By last year, Wall Street traders, bankers and those who deal in real estate generated 21 percent of the national income, double their share in the 1950s. And Warren E. Buffett, the amiable financier, became a homespun folk hero, without the tools and overalls. 

“Young people grow up without developing the skills to fix things around the house,” says Richard T. Curtin, director of the Thomson Reuters/University of Michigan Surveys of Consumers. “They know about computers, of course, but they don’t know how to build them.”
All of this is quite true. The article, which I recommend, looks at all manner of contributing factors to this phenomenon from the decline of the manufacturing economy, to the disappearance of vocational education.

But one factor the essay doesn't touch on happens to be the subject of a separate story just a few pages over.  How can we expect American consumers to care about acquiring the skills necessary to maintain and repair the electronics they own when the manufacturer expressly discourages them from doing so? 

It isn’t surprising that Apple, the epitome of the closed organization and overlord of the iPhone’s tightly controlled software ecosystem, would design screws that, in effect, serve as locks. And one can see how it would be in Apple’s interest to make it hard for users to extend the life of older models — it’s a way to encourage the purchase of the newest, greatest Apple stuff. 

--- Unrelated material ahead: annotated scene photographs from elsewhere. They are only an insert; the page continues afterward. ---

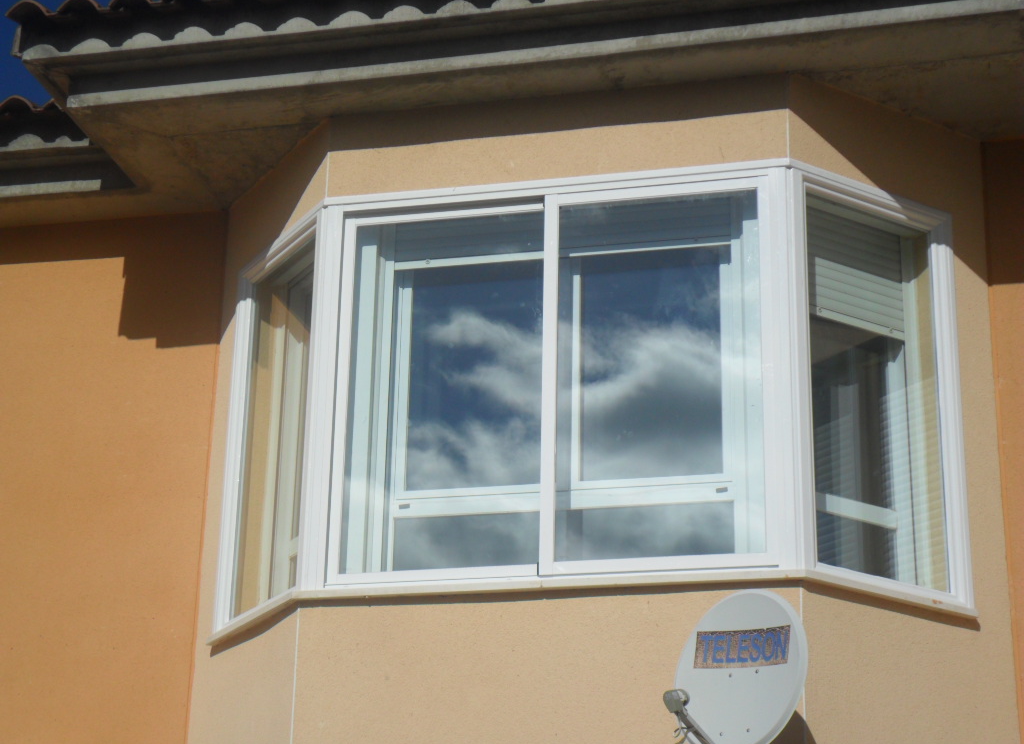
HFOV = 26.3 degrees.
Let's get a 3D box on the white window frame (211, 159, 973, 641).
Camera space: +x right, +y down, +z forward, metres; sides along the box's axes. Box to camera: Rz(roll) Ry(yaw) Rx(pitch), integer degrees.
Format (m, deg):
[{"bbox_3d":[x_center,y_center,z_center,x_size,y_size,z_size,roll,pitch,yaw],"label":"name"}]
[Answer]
[{"bbox_3d":[0.200,0.119,8.408,2.977,1.620,0.612,-4,-22,13],"label":"white window frame"}]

It's worth mentioning that this sort of thing happens on the software side as well. The new internet being imposed on us by Hollywood and the telecom industry is becoming a much more hands-off instrument than ever before where users are expected to become consumers rather than producers and sharers of content.  This trend has all sorts of interesting consequences but chief among them could be a new kind of learned helplessness with regard to online publishing.  And so Americans could lose yet another powerful tool, a powerful free speech tool, in the same way so many of us have lost the use of our hammers and screwdrivers.